Hello everyone, I am having trouble understanding something and would appreciate any help or even a tutorial on this if someone can link it.
I got 20 Bulk RNA samples sequenced and the bioinformatics core gave me 20 quant.genes.sf files obtained through DRAGEN RNA pipeline. I need to generate a count matrix from these to use for a GSEA analysis. I have read tutorials on how to use tximport but those require quant.sf files or transcriptomic quantification
How can I use quant.genes.sf files to generate a count matrix ? It has the same columns as a quant.sf file e.g (Length, Effective Length, TPM, Num Reads)
Thank you !
What do you have in rows? Genes/transcripts? If that is the case then the "Num Reads" column is likely raw counts so you could use that column.

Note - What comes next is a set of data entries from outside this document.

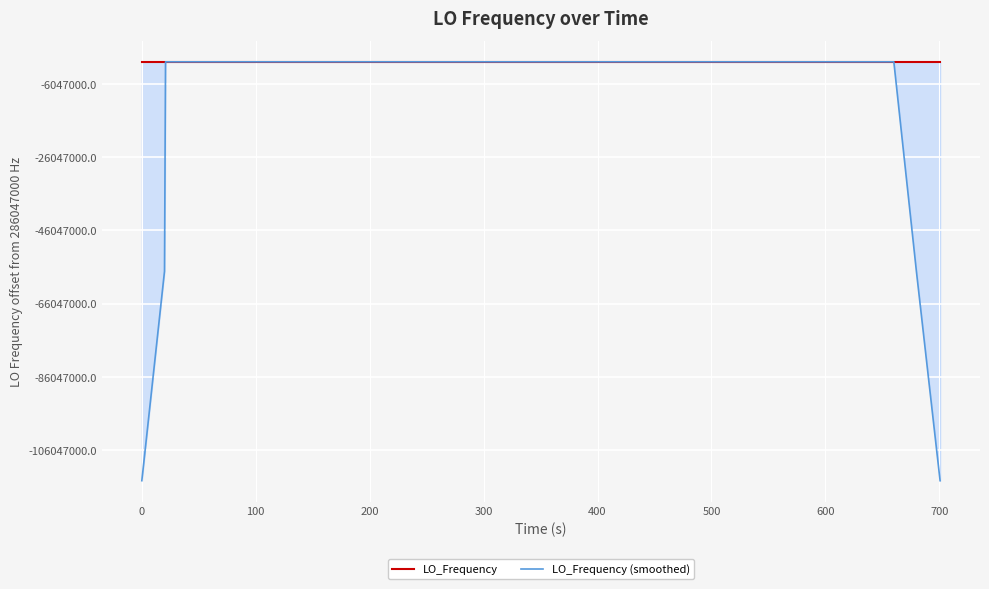

What is the approximate value of LO_Frequency (smoothed) at 200?

286046999.6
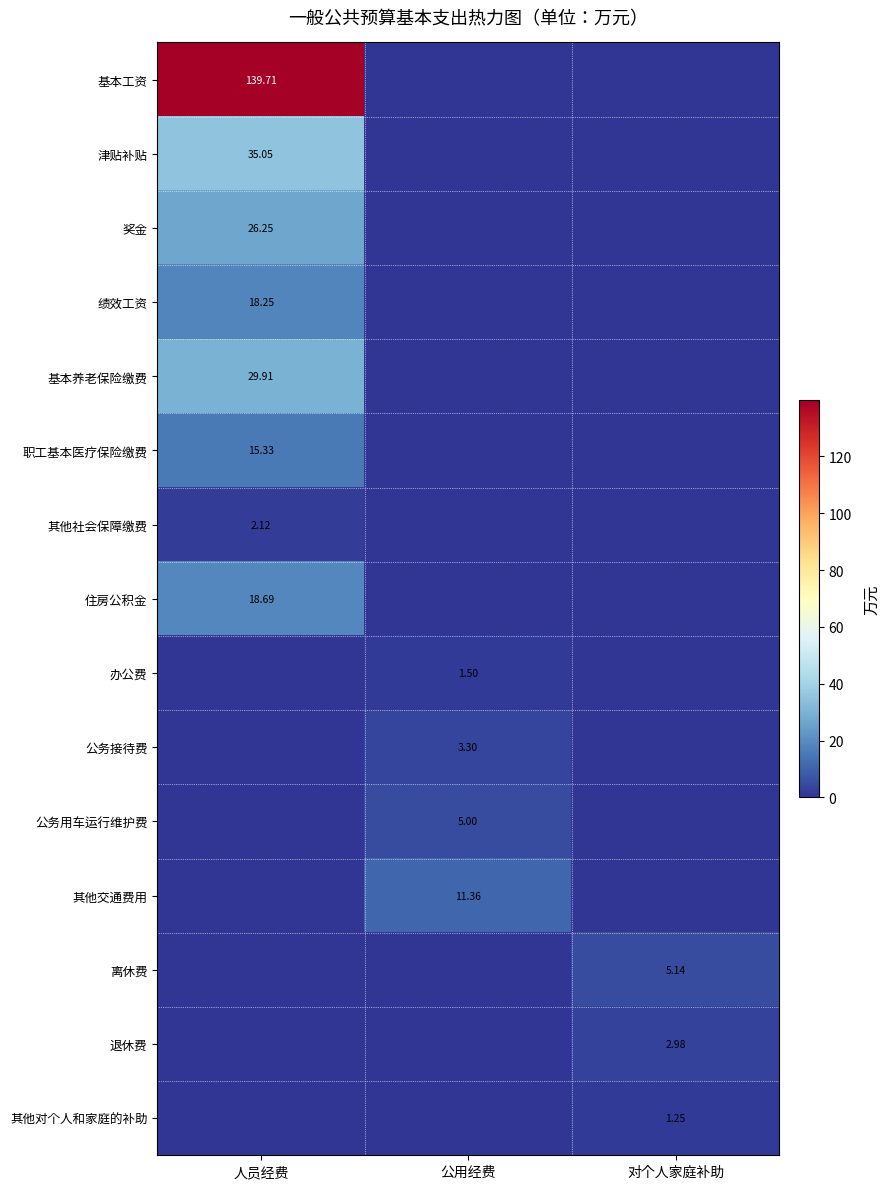

How many series are shown in this chart?

15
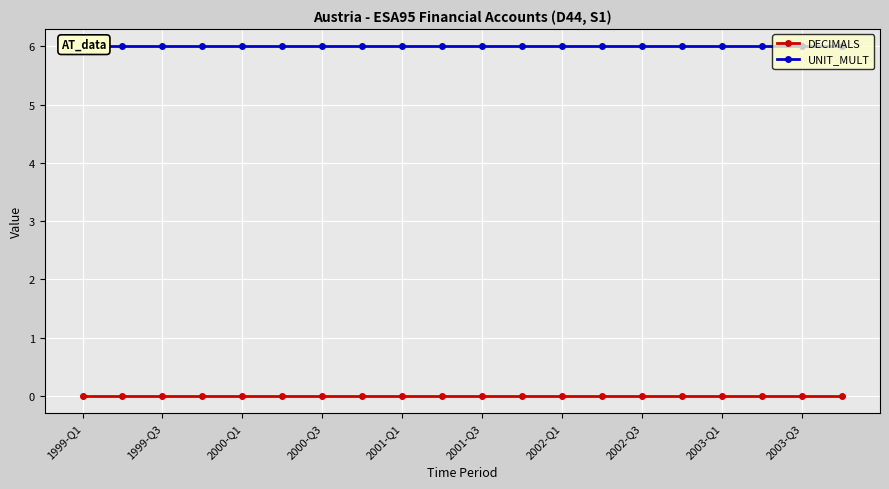

Is it true that UNIT_MULT equals 11 at 1999-Q3?

False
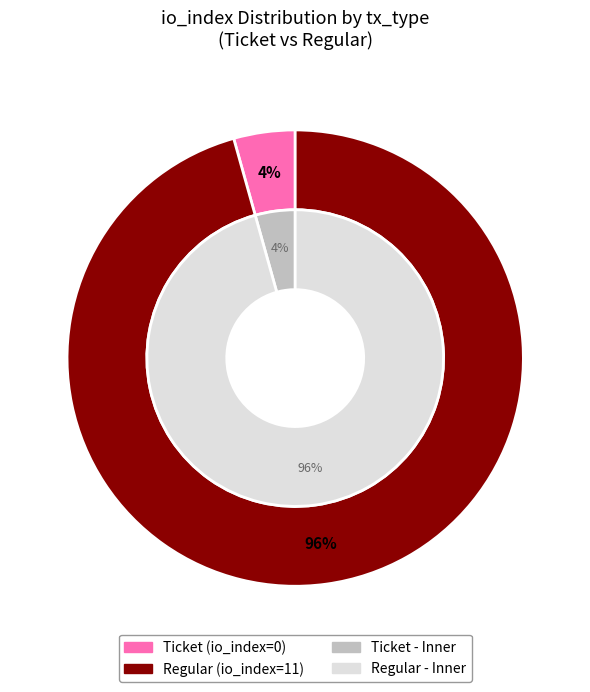

Between Ticket and Regular, which is larger?

Regular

Thank you for your response
I am attaching a photo below for what it has.
So the rows are genes but the `NumReads` may not be raw counts since they don't look like integers. Hard to tell from the screenshot.Edit: As suggested by @cpad0112 below this seems to be standard output of
salmon
so proceed accordingly.This tutorial may help you: https://bioconductor.org/packages/release/bioc/vignettes/tximport/inst/doc/tximport.html. They don't need transcript level information. Try with quant.genes.sf as per tutorial.
Thank you for your response.
I read through this. They revert to using quant.sf for their tutorial. Only mention quant.genes.sf once but no clear information on how to move forward with it. Any other guides or experience you have with this ?
Try
txIn=FALSE
while importing.I tried this before posting my question. With the following code,
I get this message and I basically get a count matrix which has the same Counts as NumReads. Is the Count Matrix produced usable for GSEA and other downstream stuff ?
where is the code? Btw, did you try quantmerge from salmon?
Unfortunately I do not have access to Salmon. That is done by the bioinformatics core group. Also thank you for your help. Appreciate it!